TRIDENT

• What makes TRIDENT different

What makes TRIDENT different

Diabetic kidney disease is common, heterogeneous, and biologically complex. Many studies describe risk factors and outcomes, but few are designed to directly interrogate disease mechanisms in the human kidney. TRIDENT was built to address this gap.

Human kidney tissue at the center

Most kidney disease studies rely on clinical variables, imaging, or circulating biomarkers as proxies for kidney biology. TRIDENT is fundamentally different. It is anchored in clinically indicated human kidney biopsies, allowing direct analysis of the target organ in which disease occurs.

By studying kidney tissue rather than inferring biology from peripheral signals alone, TRIDENT enables precise investigation of the cellular and molecular pathways that drive diabetic kidney disease.

Molecular depth linked to longitudinal outcomes

TRIDENT integrates histopathology with next-generation molecular profiling, including genomics, transcriptomics, spatial biology, proteomics, and biomarker analysis. These data are not analyzed in isolation. They are explicitly linked to longitudinal clinical outcomes, including kidney function trajectories and progression to kidney failure.

This design allows TRIDENT to distinguish molecular features associated with rapid progression from those linked to stable disease, moving beyond cross-sectional description toward outcome-relevant biology.

Biologically informed disease stratification

Diabetic kidney disease is not a single entity. TRIDENT is designed to identify biologically distinct disease subtypes that are not captured by traditional clinical classification.

By integrating tissue-level molecular signatures with histologic patterns and clinical follow-up, TRIDENT supports biologically grounded patient stratification, enabling more precise risk prediction and therapeutic targeting.

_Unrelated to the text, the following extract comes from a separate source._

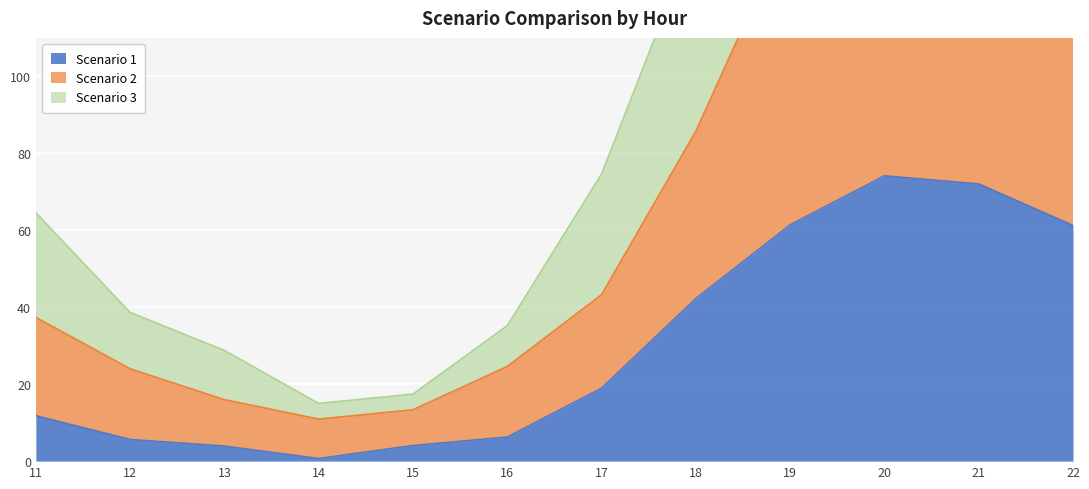

What is the difference between the Scenario 2 values at 21 and 15?

142.2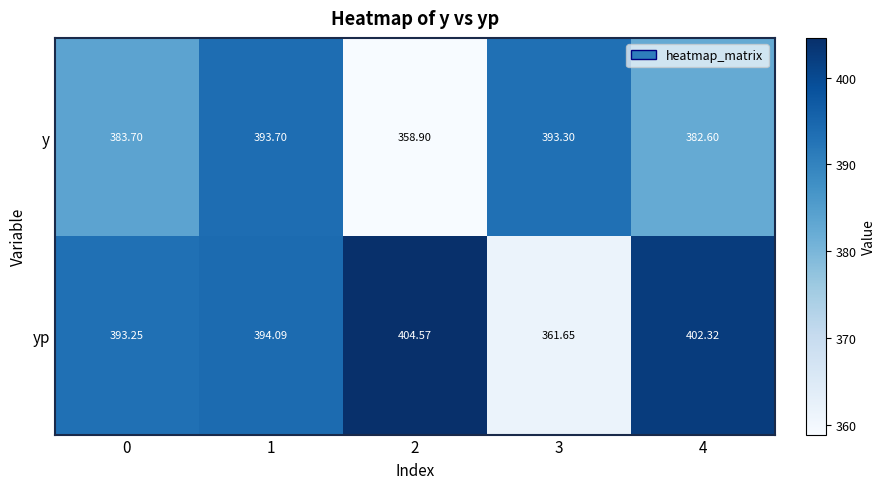

Which series has the largest total across all categories?

yp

Built for translation, not just discovery

TRIDENT was designed from the outset as a translational platform, not solely a discovery cohort. The study infrastructure supports:

• Identification of tissue-informed diagnostic and prognostic biomarkers

• Validation of non-invasive biomarkers in blood and urine

• Discovery of molecular pathways suitable for therapeutic targeting

• Generation of data to inform future clinical trial design

This translational focus distinguishes TRIDENT from descriptive registries and retrospective cohorts.

A scalable, collaborative consortium

TRIDENT operates as a coordinated, multi-center public–private consortium spanning 16 academic medical centers across North America, with active industry partnerships. This structure enables standardized protocols, centralized data analysis, and sufficient scale to study disease heterogeneity that cannot be captured at a single site.

The consortium model also accelerates translation by aligning academic discovery with therapeutic and biomarker development efforts.

A platform, not a single study

TRIDENT is intentionally structured as an evolving platform.

• TRIDENT 1.0 focuses on defining disease mechanisms and outcome-associated molecular signatures.

• TRIDENT 2.0 extends this framework to examine how disease-modifying therapies alter kidney molecular pathways, leveraging advanced spatial technologies and archived clinical tissue.

This platform approach allows TRIDENT to adapt to emerging technologies and therapeutic questions while preserving continuity of data and cohorts.

Why this matters

By directly linking human kidney tissue biology to longitudinal clinical outcomes at scale, TRIDENT provides capabilities that are not achievable through clinical data or biomarkers alone. This approach establishes a foundation for precision medicine in diabetic kidney disease, enabling biologically informed diagnosis, patient stratification, and the rational development of targeted therapies.